Malgré le formidable élan de l’agriculture biologique, la filière vin souffre. Six millions d’hectolitres sont partis en distillation l’année dernière et une centaine de milliers d’hectares vont être arrachés, soit près de 15 % de la surface totale. La faute au désamour qui frappe le sang de la vigne en France : moins 70 % en soixante ans – les rouges étant plus à la peine que les autres. Pour conjurer l’inexorable tendance, les initiatives se multiplient. Comme, pour recouvrer la faveur des palais féminins et des milléniaux ou encore casser les codes de la consommation. Les cocktails en général et le Rhum en particulier n’échappent pas à la règle et se réinventent sans cesse. Notre guide.

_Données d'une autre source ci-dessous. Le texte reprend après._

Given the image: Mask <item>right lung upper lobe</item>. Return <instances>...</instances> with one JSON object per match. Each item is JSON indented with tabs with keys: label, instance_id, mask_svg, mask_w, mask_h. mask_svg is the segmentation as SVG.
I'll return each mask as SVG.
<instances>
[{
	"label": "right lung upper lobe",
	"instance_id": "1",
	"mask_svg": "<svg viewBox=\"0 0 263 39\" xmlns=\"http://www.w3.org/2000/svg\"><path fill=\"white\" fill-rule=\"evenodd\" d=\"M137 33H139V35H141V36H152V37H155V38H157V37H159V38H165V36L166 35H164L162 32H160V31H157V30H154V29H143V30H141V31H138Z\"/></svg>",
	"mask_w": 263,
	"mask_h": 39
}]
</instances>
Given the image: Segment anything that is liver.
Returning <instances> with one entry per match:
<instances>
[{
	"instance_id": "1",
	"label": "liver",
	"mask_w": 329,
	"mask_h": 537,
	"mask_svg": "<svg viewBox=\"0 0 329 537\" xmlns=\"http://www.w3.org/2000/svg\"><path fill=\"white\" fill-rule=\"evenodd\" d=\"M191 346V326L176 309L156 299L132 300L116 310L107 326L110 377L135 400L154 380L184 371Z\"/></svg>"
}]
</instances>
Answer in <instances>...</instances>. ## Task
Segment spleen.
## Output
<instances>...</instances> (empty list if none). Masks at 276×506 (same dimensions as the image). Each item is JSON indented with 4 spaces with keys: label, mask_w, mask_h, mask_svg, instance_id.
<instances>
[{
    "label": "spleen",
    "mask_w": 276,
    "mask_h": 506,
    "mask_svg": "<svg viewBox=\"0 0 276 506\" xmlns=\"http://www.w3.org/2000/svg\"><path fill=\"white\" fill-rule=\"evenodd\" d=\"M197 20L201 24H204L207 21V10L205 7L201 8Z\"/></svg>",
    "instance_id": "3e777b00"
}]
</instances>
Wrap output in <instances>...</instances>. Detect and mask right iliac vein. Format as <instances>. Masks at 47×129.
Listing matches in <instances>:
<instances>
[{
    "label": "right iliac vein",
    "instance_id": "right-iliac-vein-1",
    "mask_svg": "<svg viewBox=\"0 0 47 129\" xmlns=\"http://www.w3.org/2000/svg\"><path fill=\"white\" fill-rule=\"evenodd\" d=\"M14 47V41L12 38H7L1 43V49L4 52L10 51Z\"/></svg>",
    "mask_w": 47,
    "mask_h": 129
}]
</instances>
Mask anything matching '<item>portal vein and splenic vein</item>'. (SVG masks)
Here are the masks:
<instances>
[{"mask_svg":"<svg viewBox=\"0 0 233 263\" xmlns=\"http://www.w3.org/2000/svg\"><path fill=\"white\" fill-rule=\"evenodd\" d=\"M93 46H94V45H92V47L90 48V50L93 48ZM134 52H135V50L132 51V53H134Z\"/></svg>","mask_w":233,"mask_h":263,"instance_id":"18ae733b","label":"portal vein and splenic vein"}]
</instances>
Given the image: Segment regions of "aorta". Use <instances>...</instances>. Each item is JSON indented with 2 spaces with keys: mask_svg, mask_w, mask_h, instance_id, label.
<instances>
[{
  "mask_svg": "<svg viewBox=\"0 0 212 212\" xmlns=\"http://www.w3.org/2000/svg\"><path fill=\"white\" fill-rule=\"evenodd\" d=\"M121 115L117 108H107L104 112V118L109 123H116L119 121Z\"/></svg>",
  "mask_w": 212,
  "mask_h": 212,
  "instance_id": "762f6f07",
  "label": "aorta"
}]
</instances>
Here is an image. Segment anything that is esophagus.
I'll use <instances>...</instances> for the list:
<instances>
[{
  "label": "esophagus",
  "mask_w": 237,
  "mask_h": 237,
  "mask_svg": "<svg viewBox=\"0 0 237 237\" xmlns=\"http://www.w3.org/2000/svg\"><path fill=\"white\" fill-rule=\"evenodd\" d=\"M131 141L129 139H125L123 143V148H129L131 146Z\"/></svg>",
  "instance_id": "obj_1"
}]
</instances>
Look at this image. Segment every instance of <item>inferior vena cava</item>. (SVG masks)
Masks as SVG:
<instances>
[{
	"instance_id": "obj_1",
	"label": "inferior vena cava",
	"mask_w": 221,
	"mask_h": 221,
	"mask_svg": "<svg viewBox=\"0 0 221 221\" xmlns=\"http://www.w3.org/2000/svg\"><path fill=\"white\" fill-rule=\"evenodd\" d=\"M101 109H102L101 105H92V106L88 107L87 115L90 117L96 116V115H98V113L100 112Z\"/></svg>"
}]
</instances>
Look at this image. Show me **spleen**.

L’engouement des Français pour le rhum ne se dément pas. Un phénomène qui s’explique par sa montée en gamme, sa versatilité et sa capacité à réinventer l’Histoire, comme l’ont prouvé les rhums arrangés, sans doute créés au début du XVIIe siècle par des marins de la Royal Navy basés en Inde. On parlait alors de “punch“, confectionné à l’origine à base d’arak, avant de passer au rhum. Dans les deux cas, le but était le même : conserver épices et fruits en les plongeant dans de l’alcool. Une préparation – parfois médicinale – qui devient l’une des boissons les plus populaires du Vieux Continent jusqu’au XIXe siècle. Avant de signer l’un des plus grands succès de l’industrie des spiritueux ces dernières années. En 2021, ses ventes ont même enregistré une progression de 44 % en grandes surfaces (d’après Nielsen). Cyrille Lawson, responsable du développement des rhums HSE, en Martinique, note toutefois “un fléchissement depuis le Covid, sauf en grande distribution, où les achats croissent toujours.”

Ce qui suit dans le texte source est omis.